Dr Seddon said the team was analysing DNA methylation to measure biological age, tracking mitochondrial dysfunction and studying immune cell composition, with the aim of detecting the earliest signs of immune decline and identifying those at risk of blood cancers.
"Chalice is a shared resource.
"When different teams ask different questions of the same dataset, we start to see how ageing biology connects across diseases.
"Inflammaging is a key part of that story, driving risk in both heart disease and cancer, and Chalice lets us measure it directly."

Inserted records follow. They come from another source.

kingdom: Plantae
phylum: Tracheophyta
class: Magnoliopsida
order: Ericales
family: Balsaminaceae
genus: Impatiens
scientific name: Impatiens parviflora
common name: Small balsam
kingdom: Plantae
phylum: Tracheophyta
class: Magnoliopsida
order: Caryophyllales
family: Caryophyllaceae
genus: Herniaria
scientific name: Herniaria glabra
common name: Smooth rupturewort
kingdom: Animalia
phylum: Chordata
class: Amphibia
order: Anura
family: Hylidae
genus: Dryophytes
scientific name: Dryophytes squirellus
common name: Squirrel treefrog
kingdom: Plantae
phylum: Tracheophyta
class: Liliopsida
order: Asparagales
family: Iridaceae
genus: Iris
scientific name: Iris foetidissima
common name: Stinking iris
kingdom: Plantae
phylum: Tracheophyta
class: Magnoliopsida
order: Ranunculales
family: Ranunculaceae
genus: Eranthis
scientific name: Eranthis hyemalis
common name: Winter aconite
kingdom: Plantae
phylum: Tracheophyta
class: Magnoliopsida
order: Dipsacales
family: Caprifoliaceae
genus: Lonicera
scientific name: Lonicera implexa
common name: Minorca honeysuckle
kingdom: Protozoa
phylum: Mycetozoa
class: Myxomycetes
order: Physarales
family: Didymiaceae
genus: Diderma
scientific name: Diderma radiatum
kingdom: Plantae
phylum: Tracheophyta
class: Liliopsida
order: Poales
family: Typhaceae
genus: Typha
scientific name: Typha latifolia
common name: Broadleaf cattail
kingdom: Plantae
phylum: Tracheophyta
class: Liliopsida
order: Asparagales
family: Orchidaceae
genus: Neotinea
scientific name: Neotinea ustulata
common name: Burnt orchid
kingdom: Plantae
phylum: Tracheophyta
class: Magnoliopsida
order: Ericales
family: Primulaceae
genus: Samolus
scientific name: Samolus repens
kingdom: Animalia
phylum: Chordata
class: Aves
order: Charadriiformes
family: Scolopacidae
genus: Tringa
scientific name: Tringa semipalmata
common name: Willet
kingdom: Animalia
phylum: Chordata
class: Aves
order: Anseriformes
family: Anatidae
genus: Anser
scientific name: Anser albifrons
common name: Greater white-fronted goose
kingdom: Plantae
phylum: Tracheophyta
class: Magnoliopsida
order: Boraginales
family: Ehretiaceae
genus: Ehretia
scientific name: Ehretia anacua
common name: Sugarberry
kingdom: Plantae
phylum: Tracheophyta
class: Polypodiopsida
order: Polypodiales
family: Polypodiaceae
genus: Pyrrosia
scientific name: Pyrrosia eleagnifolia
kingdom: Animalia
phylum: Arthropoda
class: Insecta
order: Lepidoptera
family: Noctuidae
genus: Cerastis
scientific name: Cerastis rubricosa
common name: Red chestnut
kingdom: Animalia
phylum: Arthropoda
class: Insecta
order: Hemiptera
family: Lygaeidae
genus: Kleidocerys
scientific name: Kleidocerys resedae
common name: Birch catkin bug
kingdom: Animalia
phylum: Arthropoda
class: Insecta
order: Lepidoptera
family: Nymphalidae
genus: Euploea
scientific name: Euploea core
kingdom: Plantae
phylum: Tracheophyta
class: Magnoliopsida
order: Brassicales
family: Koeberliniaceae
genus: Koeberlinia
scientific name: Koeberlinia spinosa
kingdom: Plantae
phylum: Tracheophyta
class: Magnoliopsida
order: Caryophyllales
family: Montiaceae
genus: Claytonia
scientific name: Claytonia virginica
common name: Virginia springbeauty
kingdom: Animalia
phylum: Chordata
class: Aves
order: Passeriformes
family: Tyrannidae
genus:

Prof Hampton said by understanding the underlying biology and monitoring changes in relevant biomarkers in the same people over time, they could help people stay healthier for longer.
"We can generate good insights by knowing what you’re like when you’re 50, and look at who stays well when they’re 60, who stays well when they’re 70, and what intervention should we have done at 50 to keep them that way.
"All of our work is around trying to predict who would have benefited from which intervention at 50, so that we could keep you well in your 60s and your 70s."
He said phase 2 would be interesting because it would analyse those who were in the retirement zone.
"It is a really interesting age for New Zealand because a lot of us think about retiring at about 65, and because of the way our superannuation works.
"So that’s a critical age for us to work out how do we keep you going at that point."
Assoc Prof Pearson said researchers from the Chalice Study, the Dunedin Multidisciplinary Health and Development Study and the Christchurch Health and Development Study all shared information with each other, which gave them all a "very nuanced look" at what was going on in the human body.
"When you put them together, and particularly with the other longitudinal studies in New Zealand and some of the Maori population studies, you get some very rich information about the life course in New Zealand and what happens to the health of New Zealanders.
"It means we can make much more nuanced predictions. That’s valuable."